Sometime contributor to The Wire, Dave Howell was responsible for curating Fat Cat`s musical boundary pushing Split Series. He now heads up 130701, the label`s Modern Classical / Post-Classical imprint. As Such, Dave has been key in the careers of the now familiar names of Hauschka, Jóhann Jóhannsson, and Max Richter, and helped to pave the way for newer outfits like the wonderful Erased Tapes.
In 2017, 130701 focussed on three artists. Releasing Olivier Alary`s, Fiction / Non-Fiction. A collection of soundtrack works, which mixes solo pieces for guitar and electronics, with full orchestral compositions. Dmitry Evgrafov`s Comprehension Of Light was also a soundtrack. A very personal score to his own redemptive arc. Ian William Craig re-recorded six tracks from his Centres LP for the Slow Vessels E.P. Forgoing the heavy sonic-processing of his 18-deck “cassette choir.” The new, fragile depictions of Ian`s “haunted weather” revealing a voice and songs that bore comparison to Jeff Buckley and Bon Iver.
Three Tracks To Chill To
Vanessa Amara – 11-04-2016 (Posh Isolation)
I know nothing about her, but I put her previous album on my end of year list last year and this track is from a really beautiful, deeply immersive piano album, released this year. One of those records you can just leave on loop and drift away into. If you had the time!
Kara-Lis Coverdale – Grafts (Boomkat Editions)
Another piano-based drifter, but this has a much greater sense of development and shifts around and changes intensities quite beautifully.

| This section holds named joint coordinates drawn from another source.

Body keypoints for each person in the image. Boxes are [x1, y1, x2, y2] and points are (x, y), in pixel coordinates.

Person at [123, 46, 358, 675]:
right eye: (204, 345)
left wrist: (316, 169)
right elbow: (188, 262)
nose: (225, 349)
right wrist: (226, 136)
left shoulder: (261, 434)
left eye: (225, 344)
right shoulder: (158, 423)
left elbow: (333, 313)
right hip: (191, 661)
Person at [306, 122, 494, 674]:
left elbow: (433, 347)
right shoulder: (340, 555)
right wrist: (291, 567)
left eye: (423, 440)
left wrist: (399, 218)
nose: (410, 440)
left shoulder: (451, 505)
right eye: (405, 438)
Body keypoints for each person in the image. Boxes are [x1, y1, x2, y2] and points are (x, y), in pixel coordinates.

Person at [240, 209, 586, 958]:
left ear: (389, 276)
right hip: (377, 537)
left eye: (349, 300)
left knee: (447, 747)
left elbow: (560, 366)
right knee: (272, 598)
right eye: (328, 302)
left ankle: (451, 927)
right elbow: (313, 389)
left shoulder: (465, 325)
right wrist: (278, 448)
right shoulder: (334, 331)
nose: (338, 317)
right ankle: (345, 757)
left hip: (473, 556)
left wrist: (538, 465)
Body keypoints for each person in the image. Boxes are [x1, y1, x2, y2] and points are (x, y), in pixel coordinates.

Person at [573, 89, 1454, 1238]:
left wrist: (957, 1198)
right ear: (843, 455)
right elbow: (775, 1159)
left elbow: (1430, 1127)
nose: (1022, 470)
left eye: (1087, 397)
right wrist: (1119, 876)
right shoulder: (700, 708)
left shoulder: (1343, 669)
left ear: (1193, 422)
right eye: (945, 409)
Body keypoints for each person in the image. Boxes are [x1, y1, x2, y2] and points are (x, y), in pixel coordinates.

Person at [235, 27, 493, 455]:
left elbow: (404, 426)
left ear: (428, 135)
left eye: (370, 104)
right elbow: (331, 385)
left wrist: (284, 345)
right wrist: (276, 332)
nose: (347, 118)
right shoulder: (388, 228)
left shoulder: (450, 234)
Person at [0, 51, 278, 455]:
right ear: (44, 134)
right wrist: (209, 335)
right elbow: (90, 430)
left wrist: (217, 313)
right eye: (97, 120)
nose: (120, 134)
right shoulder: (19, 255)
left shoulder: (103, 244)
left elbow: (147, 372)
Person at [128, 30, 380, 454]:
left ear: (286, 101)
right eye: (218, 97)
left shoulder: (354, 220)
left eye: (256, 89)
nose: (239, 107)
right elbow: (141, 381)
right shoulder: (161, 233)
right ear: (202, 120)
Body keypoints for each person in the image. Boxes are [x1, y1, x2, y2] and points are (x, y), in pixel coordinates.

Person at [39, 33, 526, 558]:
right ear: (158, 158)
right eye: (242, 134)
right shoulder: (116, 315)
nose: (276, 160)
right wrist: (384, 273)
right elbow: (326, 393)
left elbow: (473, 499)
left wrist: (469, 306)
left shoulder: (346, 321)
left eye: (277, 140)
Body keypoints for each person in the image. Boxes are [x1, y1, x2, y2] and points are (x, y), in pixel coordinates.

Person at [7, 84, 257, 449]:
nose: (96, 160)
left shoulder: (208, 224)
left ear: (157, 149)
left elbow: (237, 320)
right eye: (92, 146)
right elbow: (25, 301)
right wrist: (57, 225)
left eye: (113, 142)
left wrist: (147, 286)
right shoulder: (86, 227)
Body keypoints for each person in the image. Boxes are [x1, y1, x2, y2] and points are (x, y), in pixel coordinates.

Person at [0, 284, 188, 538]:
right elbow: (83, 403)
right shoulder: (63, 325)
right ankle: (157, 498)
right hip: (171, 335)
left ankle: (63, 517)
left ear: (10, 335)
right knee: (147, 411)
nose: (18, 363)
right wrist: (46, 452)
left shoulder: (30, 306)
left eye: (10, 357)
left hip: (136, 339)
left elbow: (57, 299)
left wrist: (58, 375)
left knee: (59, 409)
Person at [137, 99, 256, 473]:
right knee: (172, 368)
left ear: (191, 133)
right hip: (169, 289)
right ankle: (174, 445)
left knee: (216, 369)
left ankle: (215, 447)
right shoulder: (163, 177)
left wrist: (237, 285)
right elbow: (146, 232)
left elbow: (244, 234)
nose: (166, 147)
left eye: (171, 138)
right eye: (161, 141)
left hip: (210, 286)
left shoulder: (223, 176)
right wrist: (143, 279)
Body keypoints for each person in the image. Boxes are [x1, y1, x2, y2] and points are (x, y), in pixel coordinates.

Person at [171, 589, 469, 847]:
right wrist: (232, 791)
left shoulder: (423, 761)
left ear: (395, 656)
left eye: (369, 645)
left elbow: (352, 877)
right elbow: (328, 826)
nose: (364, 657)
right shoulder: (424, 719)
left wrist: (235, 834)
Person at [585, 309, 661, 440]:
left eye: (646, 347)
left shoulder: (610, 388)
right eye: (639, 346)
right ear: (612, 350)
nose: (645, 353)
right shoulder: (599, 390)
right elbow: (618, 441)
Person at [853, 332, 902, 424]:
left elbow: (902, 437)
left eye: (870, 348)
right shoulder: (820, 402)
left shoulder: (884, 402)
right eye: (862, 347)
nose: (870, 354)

Yannick Dauby – Coral House (Discrepant)
Beautifully immersive, long-form mesh of some wonderfully rich field recordings and electronics. Discrepant is my label of the year as well. They are so on it.
FOUR Long Players
Felicia Atkinson – Hand In Hand (Shelter Press)
One of the records I’ve lived with most this year. Completely unique, it’s bold in its simplicity and sense of exposure and hallmarked by Felicia’s layered, incredibly intimate, up-close-in-your-ear voices.
Crescent – Resin Pockets (Domino)
Such a brilliantly honest, warm, homespun record, full of depths, fragility, scuffed edges, and sounding almost completely at odds with anything else around right now… If the grain of real life still fascinates, if you’re into anything in that visionary outsider seam of British pop that includes the likes of Bill Fay / Vashti Bunyan / Syd Barrett / Robert Wyatt / Pram / Hood / Movietone / etc…, then please do go and listen to this beautiful, brilliant record.
Will Guthrie – People Pleaser (Black Truffle)
A fantastically alive, unmoored slip and slide from This Heat-esque drum aerobics, freewheeling noise / tape collages, drones and percussive clatter. Intense, immersive, wonderfully singular.
Mount Eerie – A Crow Looked At Me (P.W Elverum & Sun)
A remarkable album but one I wish didn’t need to exist. Stunningly intimate and beautifully written and recorded, but often a really hard listen, given it’s all about his dealing with the death of his wife last year and basically a set of love letters / observations on this loss addressed directly to her. A beautiful, honest, painful self-examination that strips away cliche and sentimentality. As deep, direct and emotionally impacting a piece of communication as you will hear anywhere this year or any other.
Darius Dolat-Shahi – Electronic Music, Tar and Sehtar (Dead Cert)
I didn’t know anything about this before seeing it on Boomkat but wow, what a mind-blowing, psychedelic mixture of Iranian folk and electronics / musique concrete processing, originally released on Smithsonian Folkways in the mid ’80s.
Akira Rabelais – Spellewauerynsherde (Boomkat Editions)
A hauntingly beautiful suite of medieval choral pieces, recomposed via Rabelais’ self-built Argeïphontes Lyre software. Insanely beautiful and addictive stuff.
Yoko Ono – Fly (Secretly Canadian)
Just such a killer album that discharges raw emotion with a smartness and urgency and sounds like little else.
An absolute killer set of tracks from Mali including the likes of Sory Bamba, Salif Keita, Mory Kante and Rail Band. Briliant, hypnotic, stunning stuff.
The Acceptable Presence – Vol. 2 (Light Sounds Dark)
I`ve been following the output this shadowy label for the past couple of years. There’s next to no information on their releases, but the weird n woozy oddness of the nuggets they unearth (industrial / post-punk / electronic / psychedelic) is always bang on.
The Hired Hands: A Tribute To Bruce Langhorne (Scissor Tail)
A really wonderful collection of largely acoustic, guitar-based tracks covering / reinterpreting material from Langhorne’s 1971 score to the Peter Fonda film, ‘The Hired Hand’. Some luminously beautiful stuff here across 32 tracks, from a stellar cast of artists like Steve Gunn, Lee Renaldo, Loren Connors, Chris Corsano, John Fahey, Tom Carter, Eugene Chadbourne + many more.